Six ways to get your book onto Amazon Bestsellers Book Lists

Self-Help for Self-Publishers

Full disclosure: I am currently among those statistical authors whose book sells earns them less than $500 per year. In fact, my top selling title, When You Meet a Djembe Drum, only sales on average two copies per month. However, this children’s book regularly makes it onto the Amazon Bestsellers Book List in its respective categories. I am going to share six ways to get your book onto a Amazon Bestsellers Book List. Granted you my choose not to follow my advice, given my earlier admission.

Let’s assume your book is so well written and well formatted that its an irresistible page-turner for the people who buy the book.
But that alone will not guarantee that a book’s sales are enough to get on a bestsellers list. There are other factors at play. It has a lot to do with how a book is positioned in the market place.

In book publishing there are tools to amplify a book’s marketability beyond an intuitive knack for coming up with catchy book titles. For any book to have the best chance to sell enough to get on a bestsellers list, publishers must develop an understanding of the
the market. Your book sales depends partly on the size of that book’s market. Writing for a specific niche helps the book become more marketable to that audience. Here are some tools that help a book get sales and get onto the bestsellers lists:

1. Hone in on the book’s market before you are done with writing, formatting, and publishing your book. Write for as narrow a niche category as possible. On Amazon, there are so many categories and subcategories for products and for books that each distinct market can be very small. Meaning a book has to sale fewer copies in a category to make it onto a particular bestsellers list. There is less competition and a book can more easily out sale the top seller on that list. Which relates to the advantage having a niche provides your book title.
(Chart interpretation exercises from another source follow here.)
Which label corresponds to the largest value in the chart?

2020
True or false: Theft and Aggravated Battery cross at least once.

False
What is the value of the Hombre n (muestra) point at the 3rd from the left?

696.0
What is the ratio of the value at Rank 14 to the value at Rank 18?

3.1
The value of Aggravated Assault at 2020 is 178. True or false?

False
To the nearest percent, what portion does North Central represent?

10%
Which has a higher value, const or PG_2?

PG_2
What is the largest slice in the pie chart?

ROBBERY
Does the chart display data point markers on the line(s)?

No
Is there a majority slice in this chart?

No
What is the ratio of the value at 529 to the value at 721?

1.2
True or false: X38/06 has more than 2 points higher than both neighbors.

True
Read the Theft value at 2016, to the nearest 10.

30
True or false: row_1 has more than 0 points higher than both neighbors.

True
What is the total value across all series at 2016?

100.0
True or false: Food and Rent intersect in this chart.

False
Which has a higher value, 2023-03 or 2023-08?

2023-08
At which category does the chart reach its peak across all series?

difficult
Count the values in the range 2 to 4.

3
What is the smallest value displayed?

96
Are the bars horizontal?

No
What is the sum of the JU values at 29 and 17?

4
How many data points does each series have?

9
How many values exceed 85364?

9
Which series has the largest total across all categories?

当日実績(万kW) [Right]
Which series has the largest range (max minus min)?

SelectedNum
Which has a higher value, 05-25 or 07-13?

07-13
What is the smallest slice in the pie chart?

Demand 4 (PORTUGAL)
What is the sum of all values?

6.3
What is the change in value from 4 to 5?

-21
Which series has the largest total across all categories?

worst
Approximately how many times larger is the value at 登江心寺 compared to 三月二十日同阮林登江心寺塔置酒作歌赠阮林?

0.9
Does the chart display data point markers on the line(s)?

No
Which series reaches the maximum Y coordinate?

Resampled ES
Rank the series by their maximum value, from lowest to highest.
2. Properly categorizing your book using BISAC codes from Book Industry Study Group ( BISG ). Using their subject headings list helps you to find the best codes for your title. You must have at least one code for any book. But a title can have up to three codes. The reason a book needs a BISAC code is that it is part of book marketing. It helps with the discoverability of a book. All books need them, however self-published books need them the most because indie-publishing is a solo book making and marketing operation. It is important to take care and not choose random BISAC codes for your book. It can be tricky finding the best BISAC codes. It takes getting to know your book, understanding its target audience, and researching the other books already out on the market that are similar to yours. I don’t find it easy to locate the codes on the BISG site. So I go directly to book listings and research the different books’ categories. That online research eventually leads me to the codes my book needs. I’m sure there is an easier way to do it. That’s how I get it done.

3. The title has to be catchy, as people used to say. But the book has to have a title that’s not only catchy when you hear it, like When You Meet a Djembe Drum, but it must also have keywords somewhere in the title to make it searchable online ( and findable ). This is especially the case for the subtitle. That is because the subtitle does the job of giving even more specific information about what is actually in a book. While the title can be interesting and provocative to the potential readers, the subtitle further tells them things like how a book is laid out for them to consume the information. For instance, on a fiction book cover you might see a subtitle that simply reads ‘a novel’, but a nonfiction cover could have the subtitle ‘7 Steps to Financial Freedom’.

4. The book description is another tool to sell your book once the title, subtitle, and cover grabs the attention of potential readers. Again, because this is the age of internet marketing, descriptions must also have some keywords in them to work with online search engines. It is said that the best of the best keywords should go in the title and subtitle. But we’ve got to throw a few in the description too.

5. The rest of the assortment of keywords you have found and collected during the research process get inputted during the upload of the files on the self-publishing platform. That is the self-publishing company that will help distribute your book to online retailers, bookstores, and libraries. These keywords and phrases will be listed when you are prompted to do so. They further make your title ( book ) more online searchable to be found and bought.

6. The book cover gives readers a first impression. They will decide on whether to pick it up by looking at the books cover. It is a must to have a really thoughtful and well designed book cover. After all what’s a book with out a cover. Use the cover to make your book standout. That is what I attempted to accomplish when designing the cover for When You Meet a Djembe Drum. I wanted the image on the cover to tell the story in a minimal way. Even though it is a nonfiction book the images show the play movement of hand drum playing. It says to the reader that there is a fun story awaiting them behind the cover.

In conclusion, the combination of marketing and books metadata are as important to book sells as writing a good book. In order to make sells in a saturated book market, take advantage of niches and lessen the competition. That is how When You Meet a Djembe Drum makes it on the Amazon bestsellers book lists in both its categories. In addition to a narrow niche make sure your book is ready to be found by matching the proper Subject ( BISAC ) Codes for it, and incorporating the best keywords into the book’s description. By God’s grace your book will make it onto the bestsellers lists and even reach the top spot. I wish your book the best.